Bad news Nugefan fan and Yellowknife. The sapwood under the bark in that one was decaying. It just exploded too. Probably what happened to the first one but it wasn't as obvious.


----------



## Ancient Obsession (Jun 15, 2013)

Here tis


----------



## Nugefan (Jun 17, 2013)




----------



## dpoole (Jun 17, 2013)

What causes that ?


----------



## Ancient Obsession (Jun 17, 2013)

I haven't a clue. It's pignut hickory and the tree was alive and in excellent shape of course. Purdy interesting. Yellowknife's dog may have peed on it one time too many while it was growing. I know where there's 17 more good pieces of hickory for smokin pork!


----------



## Nugefan (Jun 17, 2013)

Ancient Obsession said:


> I haven't a clue. It's pignut hickory and the tree was alive and in excellent shape of course. Purdy interesting. Yellowknife's dog may have peed on it one time too many while it was growing. I know where there's 17 more good pieces of hickory for smokin pork!

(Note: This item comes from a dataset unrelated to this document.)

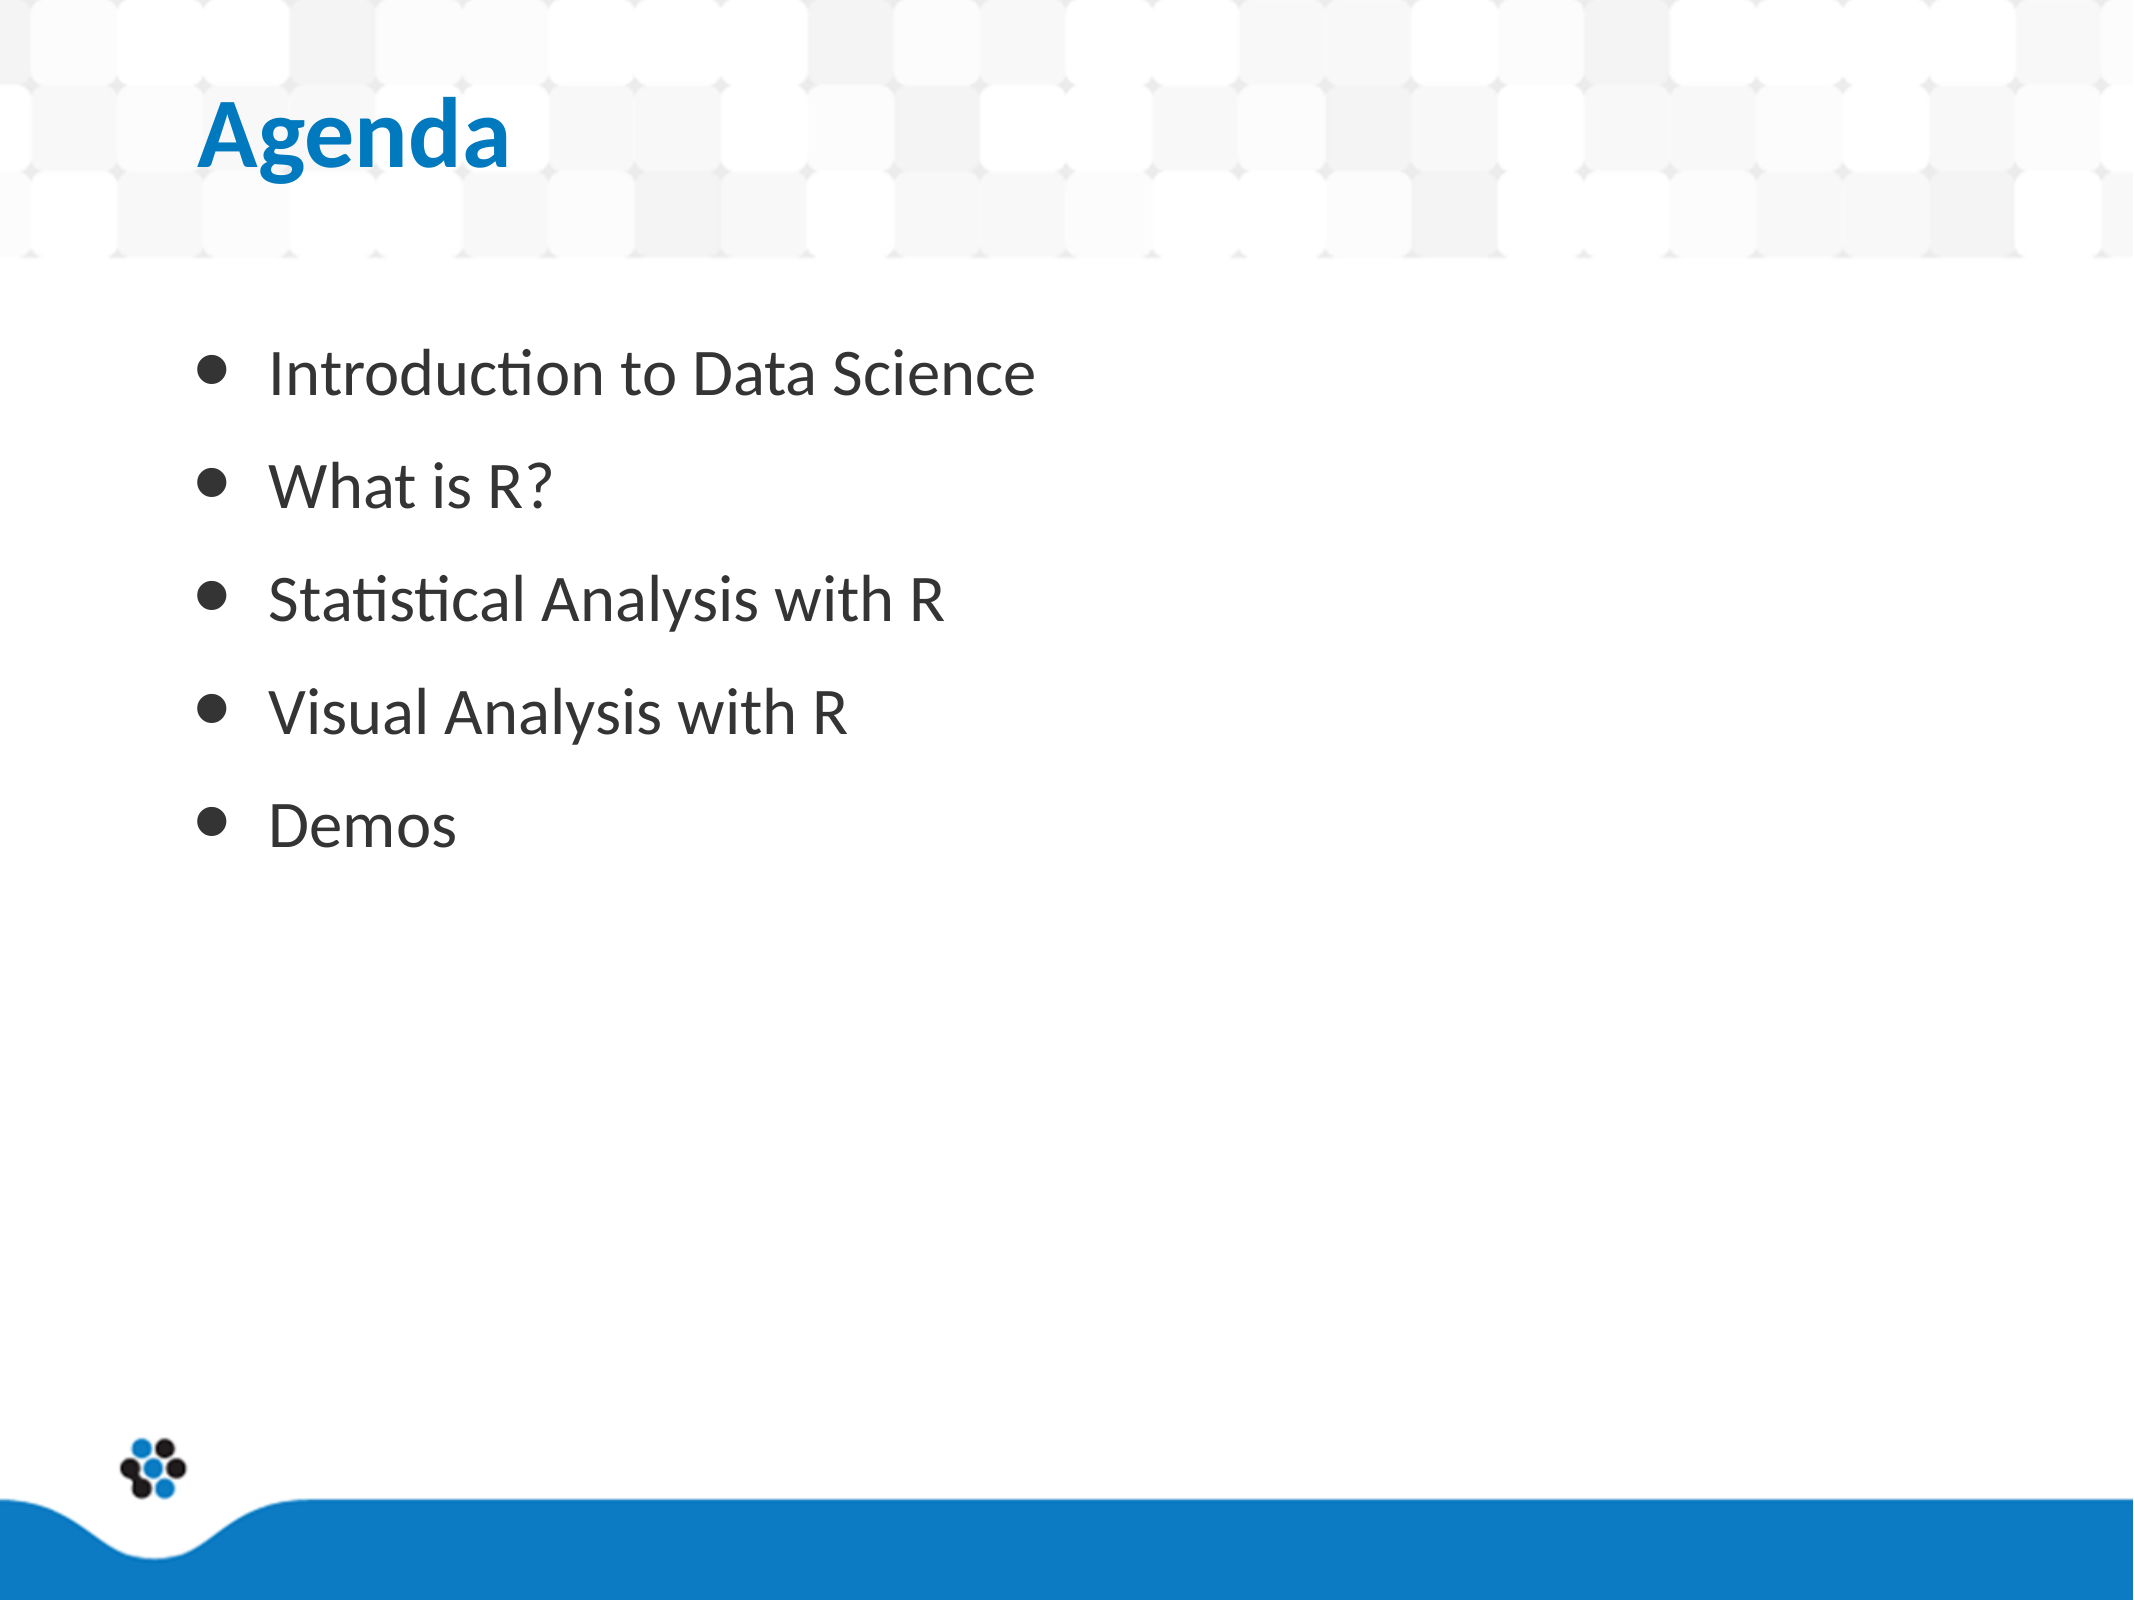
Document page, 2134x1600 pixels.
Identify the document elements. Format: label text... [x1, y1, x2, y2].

list Introduction to Data Science What is R? Statistical Analysis with R Visual Analysis with R Demos [193, 320, 1911, 1370]
title Agenda [189, 0, 1907, 197]
picture [0, 0, 2133, 1600]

you recon all them staves are like that ...


----------



## Ancient Obsession (Jun 17, 2013)

I dunno Nugefan, I know it's hard to put hours of hand work into one and watch it blow up on the tillering tree. Twice. I think if we could pick some staves from the upper sections they would be newer growth and may be ok, but it would be hard to tell. When I get to Yellowknife's I'll pick one more and give it a go. I may be a glutton fer punishment but I sure had a mind to make me another bow!


----------



## Ancient Obsession (Jun 17, 2013)

I've got this knotty piece of Locust but don't know how it'll split. If it works it'll be a challenging piece of wood.


----------



## Tailfeather (Jun 17, 2013)

Dang, that stinks.  Hope the others are good.


----------



## chehawknapper (Jun 17, 2013)

Remove the sap wood on that locust and be very careful around the knots. Slow down on the belly. Check, recheck and check again before you pull her the first time. Locust is not kind to any imperfections in tillering. I might be able to assist those that would want a stave. I got a couple out back.


----------



## Ancient Obsession (Jun 17, 2013)

Thanks Chehaw, will do. It'll make a neat bow if I can pull it off.


----------



## Leathermandan (Jan 15, 2014)

I have always wanted to make a self bow. Good luck fellas, I hope it all works out.


----------